Мамаша Молли оказалась первой в своей группе, которая подошла к мужчине, державшему в руке странный инструмент. Мужчина был не менее странен: он не имел бороды, и лицо его было приветливым и добрым. По привычке трепеща, Молли слегка склонила перед ним голову. Он очень осторожно просунул под её ошейник холодную металлическую пластину, затем инструмент тонко зажужжал в его руке, и женщина ощутила легкую вибрацию. Это продолжалось всего несколько мгновений, затем мужчина издал удовлетворенный звук на непонятном языке и легким движением сдёрнул с неё уже разогнутый ошейник…

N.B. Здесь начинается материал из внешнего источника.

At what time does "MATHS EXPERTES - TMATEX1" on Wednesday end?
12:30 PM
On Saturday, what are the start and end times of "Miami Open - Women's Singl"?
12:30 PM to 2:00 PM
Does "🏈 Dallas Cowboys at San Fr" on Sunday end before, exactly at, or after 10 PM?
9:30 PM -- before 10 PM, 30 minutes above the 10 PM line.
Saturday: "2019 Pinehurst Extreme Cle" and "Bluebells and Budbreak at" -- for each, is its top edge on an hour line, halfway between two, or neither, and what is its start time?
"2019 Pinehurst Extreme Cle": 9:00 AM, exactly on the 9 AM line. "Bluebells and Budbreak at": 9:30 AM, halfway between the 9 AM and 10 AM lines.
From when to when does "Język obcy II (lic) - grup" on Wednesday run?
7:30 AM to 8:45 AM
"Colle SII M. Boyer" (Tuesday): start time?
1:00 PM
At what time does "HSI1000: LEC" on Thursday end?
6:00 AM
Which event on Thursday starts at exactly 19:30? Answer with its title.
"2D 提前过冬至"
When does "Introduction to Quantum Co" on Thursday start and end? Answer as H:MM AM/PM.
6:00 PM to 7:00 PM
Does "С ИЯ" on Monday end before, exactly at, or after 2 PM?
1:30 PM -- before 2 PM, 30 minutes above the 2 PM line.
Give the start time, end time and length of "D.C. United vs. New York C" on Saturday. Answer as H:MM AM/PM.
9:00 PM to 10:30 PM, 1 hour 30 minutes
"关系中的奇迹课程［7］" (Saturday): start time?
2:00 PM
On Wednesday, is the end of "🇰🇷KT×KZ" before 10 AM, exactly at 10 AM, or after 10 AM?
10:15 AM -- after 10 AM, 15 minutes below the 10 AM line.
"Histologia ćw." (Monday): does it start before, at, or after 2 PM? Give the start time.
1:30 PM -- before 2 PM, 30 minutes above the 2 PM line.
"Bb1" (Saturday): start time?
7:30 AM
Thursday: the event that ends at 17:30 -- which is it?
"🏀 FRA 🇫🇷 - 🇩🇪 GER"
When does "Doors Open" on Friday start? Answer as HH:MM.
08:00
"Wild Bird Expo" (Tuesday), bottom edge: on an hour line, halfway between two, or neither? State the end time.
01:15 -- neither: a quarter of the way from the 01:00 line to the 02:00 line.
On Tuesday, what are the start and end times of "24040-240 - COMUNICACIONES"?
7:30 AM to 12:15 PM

Когда Молли выпрямилась, потирая шею, её место возле мужчины уже заняла следующая. Остальные женщины нетерпеливо топтались, поглядывая на Молли с любопытством. А она, отойдя от толпы, пыталась понять, что изменилось. А изменилось ВСЕ. Краски стали ярче, запахи заиграли новыми нотами, а в доносящихся издали трелях неведомой птахи угадывалась какая-то прекрасная мелодия, на которую с жадностью отзывался разум женщины, наполняясь ликованием, радостью и… свободой. Молли смотрела на лица своих товарок, и будто бы видела их в первый раз. «Какие они все… непохожие друг на друга…», — ошеломленно думала она. Она вдруг обнаружила, что их волосы имеют разный оттенок, что у них разные фигуры, разный рост. Раньше её внимание не заострялось на таких деталях. Все они были просто массой — безликой, серой. И существовали они тоже как единый организм, не выходящий за свои пределы. Уходили в Небытие одни, приходили другие — этот организм оставался неизменен. А сейчас оказалось, что каждая — это отдельный мир! Молли смотрела на них на всех — и видела каждую в отдельности. Отмечала и открывала для себя каждую черточку тех, с кем жила бок о бок. И неважно, были это женщины из их барака или другие, незнакомые — они вдруг стали интересны Молли, и ей захотелось с каждой поговорить, к каждой прикоснуться…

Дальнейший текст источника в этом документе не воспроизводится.